L’OCDE pointe du doigt les exonérations et les allégements fiscaux significatifs qui « limitent considérablement les recettes collectées par ces impôts », bénéficiant aux ménages les plus riches. Les auteurs du rapport citent entre autres les donations du vivant, qui profitent d’un traitement fiscal plus favorable. « Il existe des arguments forts en faveur d’un usage accru des impôts sur les successions, mais pour qu’ils atteignent leurs objectifs, leur conception devra être améliorée », indique Pascal Saint-Amans, Directeur du Centre de politique et d’administration fiscales de l’OCDE. Cet impôt pourrait être calculé en fonction de la valeur du patrimoine reçu par les bénéficiaires, et seules les successions d’un petit montant seraient exonérées.

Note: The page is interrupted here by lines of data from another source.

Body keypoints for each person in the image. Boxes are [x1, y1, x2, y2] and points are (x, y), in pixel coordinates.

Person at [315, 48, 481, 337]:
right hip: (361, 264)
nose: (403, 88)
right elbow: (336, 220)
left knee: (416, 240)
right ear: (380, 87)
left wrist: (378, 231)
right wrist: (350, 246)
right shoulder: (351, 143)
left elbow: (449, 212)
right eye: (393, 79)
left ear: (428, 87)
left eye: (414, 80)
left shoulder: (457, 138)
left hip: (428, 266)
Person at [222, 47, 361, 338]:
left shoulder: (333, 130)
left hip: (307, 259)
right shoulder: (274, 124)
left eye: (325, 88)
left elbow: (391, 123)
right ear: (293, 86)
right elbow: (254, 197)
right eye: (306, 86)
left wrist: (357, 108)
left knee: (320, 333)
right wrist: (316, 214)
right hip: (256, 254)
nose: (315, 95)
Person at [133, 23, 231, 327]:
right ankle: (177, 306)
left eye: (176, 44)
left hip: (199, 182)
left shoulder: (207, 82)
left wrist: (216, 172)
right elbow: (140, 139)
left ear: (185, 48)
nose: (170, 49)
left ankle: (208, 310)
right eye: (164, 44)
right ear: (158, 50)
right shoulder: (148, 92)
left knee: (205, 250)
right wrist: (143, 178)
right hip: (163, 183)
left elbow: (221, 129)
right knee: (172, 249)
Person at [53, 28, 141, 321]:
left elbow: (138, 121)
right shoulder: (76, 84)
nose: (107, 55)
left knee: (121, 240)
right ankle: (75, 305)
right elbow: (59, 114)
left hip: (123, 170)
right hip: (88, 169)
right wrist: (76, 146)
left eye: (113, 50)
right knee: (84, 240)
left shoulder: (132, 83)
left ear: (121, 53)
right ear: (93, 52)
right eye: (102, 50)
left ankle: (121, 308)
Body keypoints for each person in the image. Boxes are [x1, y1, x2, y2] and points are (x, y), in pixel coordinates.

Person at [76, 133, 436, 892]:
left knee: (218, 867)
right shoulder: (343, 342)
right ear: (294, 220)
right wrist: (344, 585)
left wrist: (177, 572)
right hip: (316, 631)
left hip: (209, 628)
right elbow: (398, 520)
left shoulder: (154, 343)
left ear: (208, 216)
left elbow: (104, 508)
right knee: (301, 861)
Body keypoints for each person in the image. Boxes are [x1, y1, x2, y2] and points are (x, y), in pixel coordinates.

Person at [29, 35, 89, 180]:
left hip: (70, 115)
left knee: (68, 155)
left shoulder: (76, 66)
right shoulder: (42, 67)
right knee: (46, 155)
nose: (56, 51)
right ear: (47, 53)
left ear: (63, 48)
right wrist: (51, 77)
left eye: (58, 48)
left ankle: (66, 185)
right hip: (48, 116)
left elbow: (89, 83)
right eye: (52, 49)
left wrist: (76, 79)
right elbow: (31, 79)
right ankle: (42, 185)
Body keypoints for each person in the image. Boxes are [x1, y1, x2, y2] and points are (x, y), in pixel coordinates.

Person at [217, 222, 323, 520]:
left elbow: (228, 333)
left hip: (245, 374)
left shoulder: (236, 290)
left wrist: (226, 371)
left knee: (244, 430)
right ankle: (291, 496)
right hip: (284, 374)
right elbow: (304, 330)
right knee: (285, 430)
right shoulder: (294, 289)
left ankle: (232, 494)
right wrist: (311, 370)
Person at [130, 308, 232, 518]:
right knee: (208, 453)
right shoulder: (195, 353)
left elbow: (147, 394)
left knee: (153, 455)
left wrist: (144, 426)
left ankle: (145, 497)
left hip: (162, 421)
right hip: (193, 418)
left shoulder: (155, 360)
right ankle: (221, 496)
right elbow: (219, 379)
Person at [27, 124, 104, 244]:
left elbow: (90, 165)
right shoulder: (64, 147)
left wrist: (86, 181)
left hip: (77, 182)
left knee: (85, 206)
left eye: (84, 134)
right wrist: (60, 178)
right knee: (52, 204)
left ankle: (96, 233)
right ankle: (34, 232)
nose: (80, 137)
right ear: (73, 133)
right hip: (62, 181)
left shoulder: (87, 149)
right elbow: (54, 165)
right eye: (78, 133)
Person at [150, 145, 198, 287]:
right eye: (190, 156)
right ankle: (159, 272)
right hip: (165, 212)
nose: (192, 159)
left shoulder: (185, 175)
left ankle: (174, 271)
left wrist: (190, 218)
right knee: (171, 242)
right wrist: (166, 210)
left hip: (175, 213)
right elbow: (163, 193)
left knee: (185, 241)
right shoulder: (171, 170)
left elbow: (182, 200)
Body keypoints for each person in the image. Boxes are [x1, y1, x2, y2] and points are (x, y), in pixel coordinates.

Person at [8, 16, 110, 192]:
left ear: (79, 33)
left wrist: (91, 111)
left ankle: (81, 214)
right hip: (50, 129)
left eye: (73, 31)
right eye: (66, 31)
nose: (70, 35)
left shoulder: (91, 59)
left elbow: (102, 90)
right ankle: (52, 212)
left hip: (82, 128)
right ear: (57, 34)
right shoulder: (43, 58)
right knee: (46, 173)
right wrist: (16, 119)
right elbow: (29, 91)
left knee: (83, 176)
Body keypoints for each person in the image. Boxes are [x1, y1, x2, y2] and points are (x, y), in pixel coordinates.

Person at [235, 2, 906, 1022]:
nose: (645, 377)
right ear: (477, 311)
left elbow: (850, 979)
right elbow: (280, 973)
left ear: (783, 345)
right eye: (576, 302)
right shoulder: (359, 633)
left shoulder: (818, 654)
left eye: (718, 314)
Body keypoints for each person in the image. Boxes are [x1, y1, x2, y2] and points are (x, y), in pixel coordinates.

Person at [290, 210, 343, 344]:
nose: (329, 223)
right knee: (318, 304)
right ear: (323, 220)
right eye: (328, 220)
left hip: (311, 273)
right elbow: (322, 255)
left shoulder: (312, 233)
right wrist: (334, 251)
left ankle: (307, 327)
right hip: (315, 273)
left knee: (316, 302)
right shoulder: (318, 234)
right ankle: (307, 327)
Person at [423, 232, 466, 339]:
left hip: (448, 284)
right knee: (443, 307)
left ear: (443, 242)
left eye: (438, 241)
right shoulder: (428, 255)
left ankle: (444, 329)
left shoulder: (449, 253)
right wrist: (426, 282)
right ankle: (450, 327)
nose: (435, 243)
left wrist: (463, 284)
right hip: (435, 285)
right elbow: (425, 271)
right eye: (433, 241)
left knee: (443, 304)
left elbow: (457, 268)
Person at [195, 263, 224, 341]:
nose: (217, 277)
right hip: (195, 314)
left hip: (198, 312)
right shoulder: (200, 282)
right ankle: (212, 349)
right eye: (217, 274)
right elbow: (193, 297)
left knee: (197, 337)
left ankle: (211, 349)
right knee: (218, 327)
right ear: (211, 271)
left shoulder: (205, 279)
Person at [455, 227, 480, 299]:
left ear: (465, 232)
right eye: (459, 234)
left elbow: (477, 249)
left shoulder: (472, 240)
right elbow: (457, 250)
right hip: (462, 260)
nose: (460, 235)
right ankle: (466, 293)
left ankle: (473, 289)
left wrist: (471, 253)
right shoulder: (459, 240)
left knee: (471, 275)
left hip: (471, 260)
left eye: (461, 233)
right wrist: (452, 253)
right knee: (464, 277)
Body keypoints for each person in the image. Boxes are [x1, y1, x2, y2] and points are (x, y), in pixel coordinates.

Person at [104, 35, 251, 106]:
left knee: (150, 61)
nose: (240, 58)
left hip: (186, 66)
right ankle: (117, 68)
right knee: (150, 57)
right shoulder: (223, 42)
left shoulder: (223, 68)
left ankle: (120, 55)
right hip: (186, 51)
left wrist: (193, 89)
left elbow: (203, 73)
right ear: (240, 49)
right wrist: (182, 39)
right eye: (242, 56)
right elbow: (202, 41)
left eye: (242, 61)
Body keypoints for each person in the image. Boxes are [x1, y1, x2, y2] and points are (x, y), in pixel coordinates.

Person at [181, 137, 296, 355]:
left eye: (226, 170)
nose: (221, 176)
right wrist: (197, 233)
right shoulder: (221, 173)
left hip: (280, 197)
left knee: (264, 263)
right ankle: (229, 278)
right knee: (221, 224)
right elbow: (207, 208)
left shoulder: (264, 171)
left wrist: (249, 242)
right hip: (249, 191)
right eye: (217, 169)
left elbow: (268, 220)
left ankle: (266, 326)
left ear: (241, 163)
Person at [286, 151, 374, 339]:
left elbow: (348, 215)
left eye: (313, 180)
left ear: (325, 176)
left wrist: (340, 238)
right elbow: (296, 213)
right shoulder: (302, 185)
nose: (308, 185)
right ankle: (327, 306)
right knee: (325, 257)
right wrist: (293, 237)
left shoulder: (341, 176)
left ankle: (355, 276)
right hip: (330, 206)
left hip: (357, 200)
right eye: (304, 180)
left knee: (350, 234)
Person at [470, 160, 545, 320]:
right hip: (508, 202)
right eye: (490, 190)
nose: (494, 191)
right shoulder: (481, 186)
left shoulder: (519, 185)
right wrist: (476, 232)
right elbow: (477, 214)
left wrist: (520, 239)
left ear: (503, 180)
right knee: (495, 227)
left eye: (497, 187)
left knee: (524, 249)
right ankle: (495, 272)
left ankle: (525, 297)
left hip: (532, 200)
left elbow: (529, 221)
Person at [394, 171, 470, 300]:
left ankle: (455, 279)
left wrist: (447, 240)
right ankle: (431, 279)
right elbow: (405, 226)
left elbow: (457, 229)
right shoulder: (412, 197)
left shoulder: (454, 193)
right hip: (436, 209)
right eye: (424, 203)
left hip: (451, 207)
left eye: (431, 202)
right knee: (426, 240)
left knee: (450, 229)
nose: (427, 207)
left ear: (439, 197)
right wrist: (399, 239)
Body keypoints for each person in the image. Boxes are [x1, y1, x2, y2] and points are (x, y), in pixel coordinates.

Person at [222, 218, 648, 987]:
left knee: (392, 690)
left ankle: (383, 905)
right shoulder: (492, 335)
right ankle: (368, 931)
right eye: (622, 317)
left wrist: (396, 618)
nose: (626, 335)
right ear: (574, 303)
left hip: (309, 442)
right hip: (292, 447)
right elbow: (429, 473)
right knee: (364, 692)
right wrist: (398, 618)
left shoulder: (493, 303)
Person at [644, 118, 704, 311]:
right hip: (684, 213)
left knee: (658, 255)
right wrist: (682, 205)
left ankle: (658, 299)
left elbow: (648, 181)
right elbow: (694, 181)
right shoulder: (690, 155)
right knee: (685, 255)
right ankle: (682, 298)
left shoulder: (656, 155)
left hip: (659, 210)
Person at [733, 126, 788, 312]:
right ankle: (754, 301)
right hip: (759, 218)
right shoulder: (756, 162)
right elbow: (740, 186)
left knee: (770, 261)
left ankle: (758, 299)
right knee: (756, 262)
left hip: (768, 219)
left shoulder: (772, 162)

Plusieurs pistes sont évoquées, notamment la taxation des transmissions du patrimoine tout au long de la vie, en imposant le montant global du patrimoine que les bénéficiaires reçoivent au fur et à mesure, via des donations, ou encore par héritage. Cette option serait « une approche particulièrement équitable » pour l’OCDE, et « réduirait les possibilités d’optimisation fiscale », en augmentant toutefois les frais d’administration pour les autorités. « Réduire les allégements fiscaux à effet régressif, harmoniser le traitement fiscal des donations et des héritages, et lutter contre l’optimisation et la fraude fiscales sont aussi des pistes de réformes prioritaires », précise encore l’organisation.

Meilleure information des citoyens

Enfin, l’OCDE précise que le fonctionnement de ces impôts est souvent mal compris et qu’il faut mieux informer les citoyens. Toutefois, si la pédagogie peut aider à faire accepter ces solutions, il faut d’autres réformes selon l’organisation, « notamment en lien avec les impôts sur les revenus du capital des personnes physiques et sur les plus-values », écrit Pascal Saint-Amans, ces réformes étant nécessaires pour réduire les inégalités.